Blood-soaked black comedy never finds its footing

Adam Graham
Detroit News Film Critic

A new bride is forced to spend her wedding night playing a deadly game of hide and seek in "Ready or Not," a gruesome black comedy that should have never made it to the altar.

Samara Weaving is incredibly game as Grace, whose blue blood, rich-beyond-belief in-laws have an odd initiation ritual for new family members. But there are too many holes in the film's script, and its comic elements aren't strong enough to overcome its logistical shortcomings.    

Mark O'Brien and Samara Weaving in "Ready or Not."

It's wedding day for Grace and Alex (Mark O'Brien), and Alex is just as nervous as his bride-to-be. "I'm giving you an out. Right now," Alex tells her, but he fails to mention quite what's at stake. 

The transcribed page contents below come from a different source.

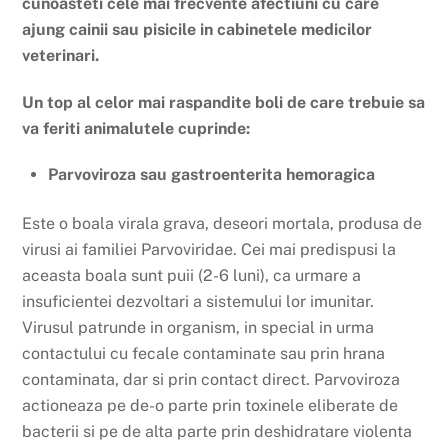
cunoasteti cele mai frecvente afectiuni cu care
ajung cainii sau pisicile in cabinetele medicilor
veterinari.
Un top al celor mai raspandite boli de care trebuie sa
va feriti animalutele cuprinde:
Parvoviroza sau gastroenterita hemoragica
Este o boala virala grava, deseori mortala, produsa de
virusi ai familiei Parvoviridae. Cei mai predispusi la
aceasta boala sunt puii (2-6 luni), ca urmare a
insuficientei dezvoltari a sistemului lor imunitar.
Virusul patrunde in organism, in special in urma
contactului cu fecale contaminate sau prin hrana
contaminata, dar si prin contact direct. Parvoviroza
actioneaza pe de-o parte prin toxinele eliberate de
bacterii si pe de alta parte prin deshidratare violenta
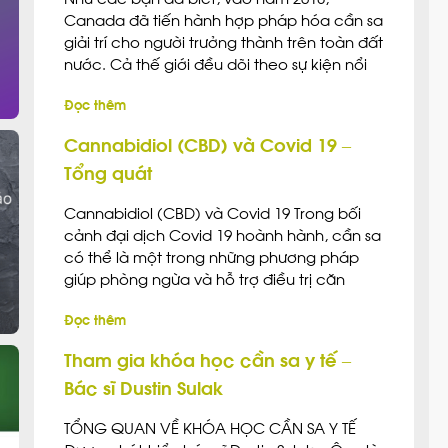
Canada đã tiến hành hợp pháp hóa cần sa
giải trí cho người trưởng thành trên toàn đất
nước. Cả thế giới đều dõi theo sự kiện nổi
bật này. Trong suốt quá trình tranh cử cũng
Đọc thêm
như trước khi ban hành bộ luật mới, thủ
tướng […]
Cannabidiol (CBD) và Covid 19 –
Tổng quát
Cannabidiol (CBD) và Covid 19 Trong bối
cảnh đại dịch Covid 19 hoành hành, cần sa
có thể là một trong những phương pháp
giúp phòng ngừa và hỗ trợ điều trị căn
bệnh do virus này. Tóm tắt Cannabidiol có
Đọc thêm
thể ngăn chặn việc xâm nhập của virus
SARS-CoV-2 bằng cách điều hòa […]
Tham gia khóa học cần sa y tế –
Bác sĩ Dustin Sulak
TỔNG QUAN VỀ KHÓA HỌC CẦN SA Y TẾ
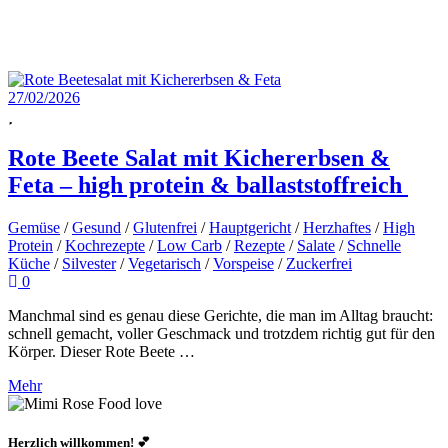
27/02/2026
Rote Beete Salat mit Kichererbsen &
Feta – high protein & ballaststoffreich
Gemüse
/
Gesund
/
Glutenfrei
/
Hauptgericht
/
Herzhaftes
/
High
Protein
/
Kochrezepte
/
Low Carb
/
Rezepte
/
Salate
/
Schnelle
Küche
/
Silvester
/
Vegetarisch
/
Vorspeise
/
Zuckerfrei
0
Manchmal sind es genau diese Gerichte, die man im Alltag braucht:
schnell gemacht, voller Geschmack und trotzdem richtig gut für den
Körper. Dieser Rote Beete …
Mehr
Herzlich willkommen! 💕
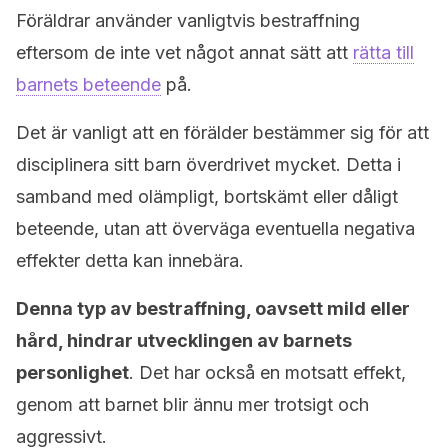
Föräldrar använder vanligtvis bestraffning
eftersom de inte vet något annat sätt att
rätta till
barnets beteende
på.
Det är vanligt att en förälder bestämmer sig för att
disciplinera sitt barn överdrivet mycket. Detta i
samband med olämpligt, bortskämt eller dåligt
beteende, utan att överväga eventuella negativa
effekter detta kan innebära.
Denna typ av bestraffning, oavsett mild eller
hård, hindrar utvecklingen av barnets
personlighet
. Det har också en motsatt effekt,
genom att barnet blir ännu mer trotsigt och
aggressivt.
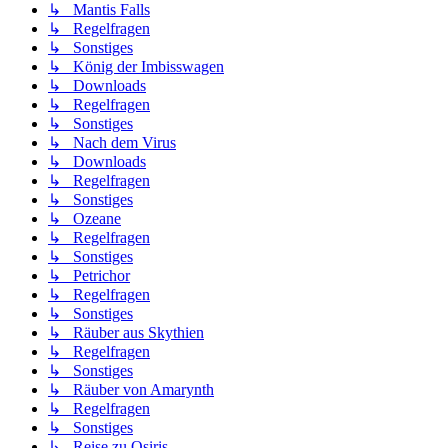
↳ Mantis Falls
↳ Regelfragen
↳ Sonstiges
↳ König der Imbisswagen
↳ Downloads
↳ Regelfragen
↳ Sonstiges
↳ Nach dem Virus
↳ Downloads
↳ Regelfragen
↳ Sonstiges
↳ Ozeane
↳ Regelfragen
↳ Sonstiges
↳ Petrichor
↳ Regelfragen
↳ Sonstiges
↳ Räuber aus Skythien
↳ Regelfragen
↳ Sonstiges
↳ Räuber von Amarynth
↳ Regelfragen
↳ Sonstiges
↳ Reise zu Osiris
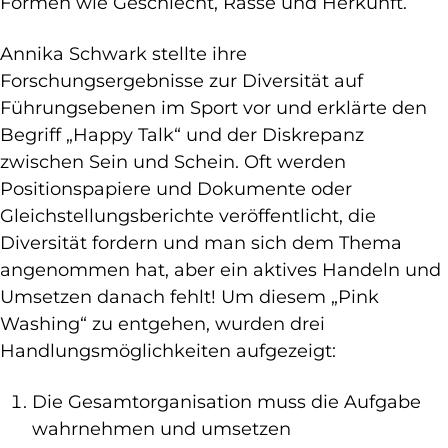
Formen wie Geschlecht, Rasse und Herkunft.
Annika Schwark stellte ihre
Forschungsergebnisse zur Diversität auf
Führungsebenen im Sport vor und erklärte den
Begriff „Happy Talk“ und der Diskrepanz
zwischen Sein und Schein. Oft werden
Positionspapiere und Dokumente oder
Gleichstellungsberichte veröffentlicht, die
Diversität fordern und man sich dem Thema
angenommen hat, aber ein aktives Handeln und
Umsetzen danach fehlt! Um diesem „Pink
Washing“ zu entgehen, wurden drei
Handlungsmöglichkeiten aufgezeigt:
Die Gesamtorganisation muss die Aufgabe
wahrnehmen und umsetzen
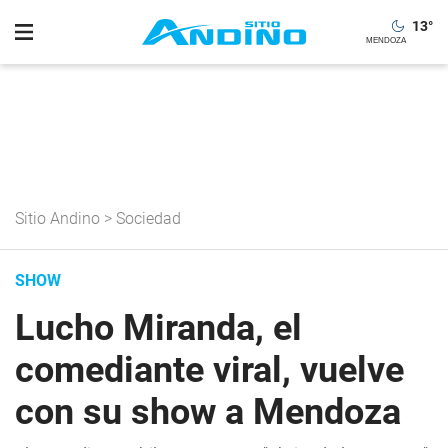
13
°
Sitio Andino
>
Sociedad
SHOW
Lucho Miranda, el
comediante viral, vuelve
con su show a Mendoza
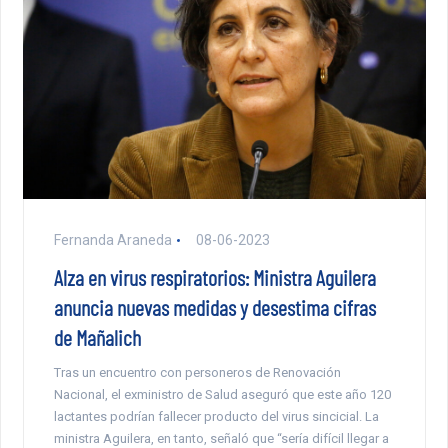
Fernanda Araneda
08-06-2023
Alza en virus respiratorios: Ministra Aguilera
anuncia nuevas medidas y desestima cifras
de Mañalich
Tras un encuentro con personeros de Renovación
Nacional, el exministro de Salud aseguró que este año 120
lactantes podrían fallecer producto del virus sincicial. La
ministra Aguilera, en tanto, señaló que “sería difícil llegar a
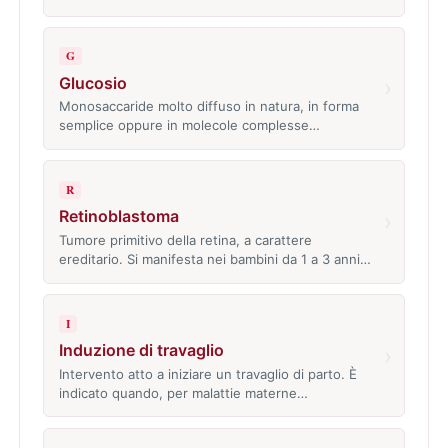
G
Glucosio
›
Monosaccaride molto diffuso in natura, in forma
semplice oppure in molecole complesse…
R
Retinoblastoma
›
Tumore primitivo della retina, a carattere
ereditario. Si manifesta nei bambini da 1 a 3 anni…
I
Induzione di travaglio
›
Intervento atto a iniziare un travaglio di parto. È
indicato quando, per malattie materne…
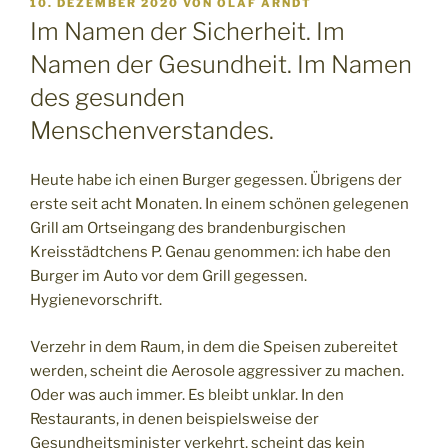
VERÖFFENTLICHT
10. DEZEMBER 2020
VON
OLAF ARNDT
AM
Im Namen der Sicherheit. Im
Namen der Gesundheit. Im Namen
des gesunden
Menschenverstandes.
Heute habe ich einen Burger gegessen. Übrigens der
erste seit acht Monaten. In einem schönen gelegenen
Grill am Ortseingang des brandenburgischen
Kreisstädtchens P. Genau genommen: ich habe den
Burger im Auto vor dem Grill gegessen.
Hygienevorschrift.
Verzehr in dem Raum, in dem die Speisen zubereitet
werden, scheint die Aerosole aggressiver zu machen.
Oder was auch immer. Es bleibt unklar. In den
Restaurants, in denen beispielsweise der
Gesundheitsminister verkehrt, scheint das kein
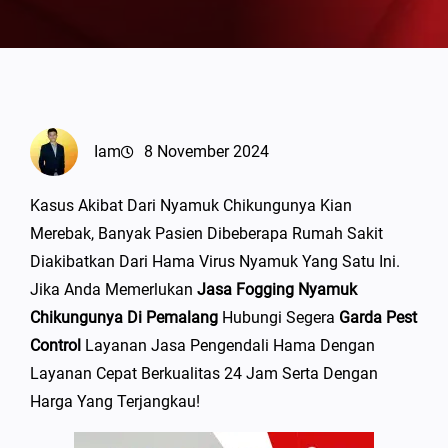
Iam
8 November 2024
Kasus Akibat Dari Nyamuk Chikungunya Kian
Merebak, Banyak Pasien Dibeberapa Rumah Sakit
Diakibatkan Dari Hama Virus Nyamuk Yang Satu Ini.
Jika Anda Memerlukan
Jasa Fogging Nyamuk
Chikungunya Di Pemalang
Hubungi Segera
Garda Pest
Control
Layanan Jasa Pengendali Hama Dengan
Layanan Cepat Berkualitas 24 Jam Serta Dengan
Harga Yang Terjangkau!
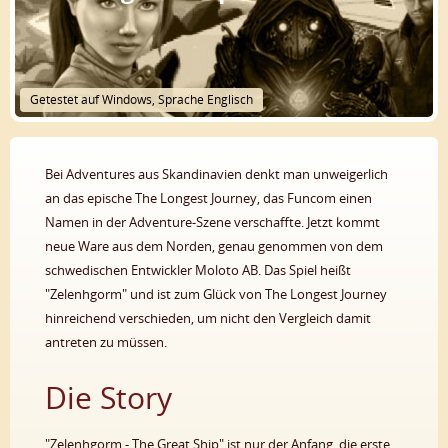
Getestet auf Windows, Sprache Englisch
Bei Adventures aus Skandinavien denkt man unweigerlich
an das epische The Longest Journey, das Funcom einen
Namen in der Adventure-Szene verschaffte. Jetzt kommt
neue Ware aus dem Norden, genau genommen von dem
schwedischen Entwickler Moloto AB. Das Spiel heißt
"Zelenhgorm" und ist zum Glück von The Longest Journey
hinreichend verschieden, um nicht den Vergleich damit
antreten zu müssen.
Die Story
"Zelenhgorm - The Great Ship" ist nur der Anfang, die erste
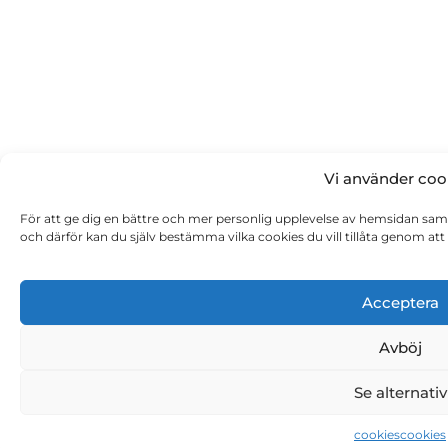
Vi använder coo
För att ge dig en bättre och mer personlig upplevelse av hemsidan samt 
och därför kan du själv bestämma vilka cookies du vill tillåta genom att 
Acceptera
Avböj
Se alternativ
cookies
cookies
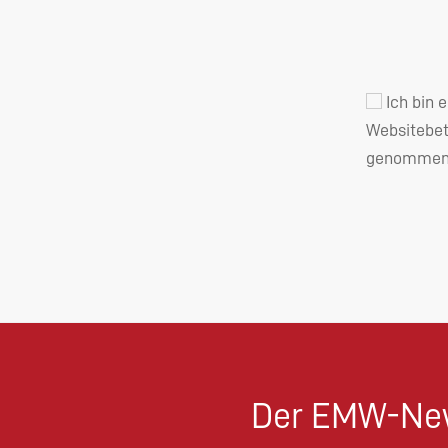
Ich bin 
Websitebet
genommen 
Der EMW-New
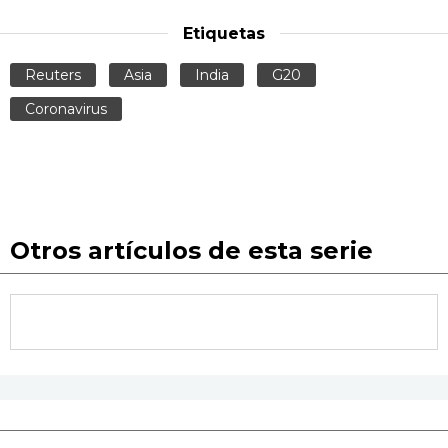
Etiquetas
Reuters
Asia
India
G20
Coronavirus
Otros artículos de esta serie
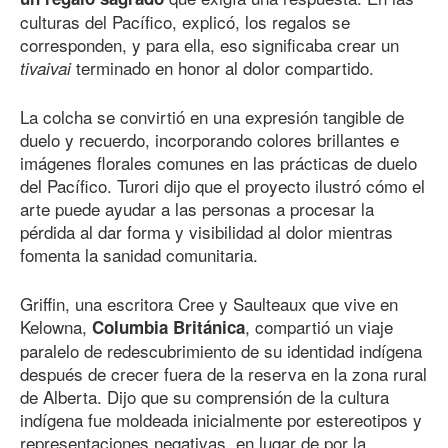
culturas del Pacífico, explicó, los regalos se
corresponden, y para ella, eso significaba crear un
terminado en honor al dolor compartido.
tivaivai
La colcha se convirtió en una expresión tangible de
duelo y recuerdo, incorporando colores brillantes e
imágenes florales comunes en las prácticas de duelo
del Pacífico. Turori dijo que el proyecto ilustró cómo el
arte puede ayudar a las personas a procesar la
pérdida al dar forma y visibilidad al dolor mientras
fomenta la sanidad comunitaria.
Griffin, una escritora Cree y Saulteaux que vive en
Kelowna,
, compartió un viaje
Columbia Británica
paralelo de redescubrimiento de su identidad indígena
después de crecer fuera de la reserva en la zona rural
de Alberta. Dijo que su comprensión de la cultura
indígena fue moldeada inicialmente por estereotipos y
representaciones negativas, en lugar de por la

Later that night, Grace, who grew up an orphan shuffled between foster parents, is summoned to a family meeting where she's asked to pull a card from a deck. The card will indicate what game the family will play that night: maybe checkers, maybe Old Maid. She pulls the one card that spells her doom, kick starting a kill-or-be-killed game where she's the prey and her new family members are the hunters. 

First of all, what? It's clear Alex's family — dad (Henry Czerny), mom (Andie MacDowell), brother Daniel (Adam Brody) and aunt Helene (Nicky Guadagni) among them — are different, eccentric and drunk with power and from their insane generational wealth. (They made their money in the gaming business.)

But when they're instantly turned into bloodthirsty psychos, it's clear the script by Guy Busick and Ryan Murphy (not the Ryan Murphy you're thinking of) is gunning for social commentary it hasn't earned, and hasn't done enough to foreshadow the transformation. 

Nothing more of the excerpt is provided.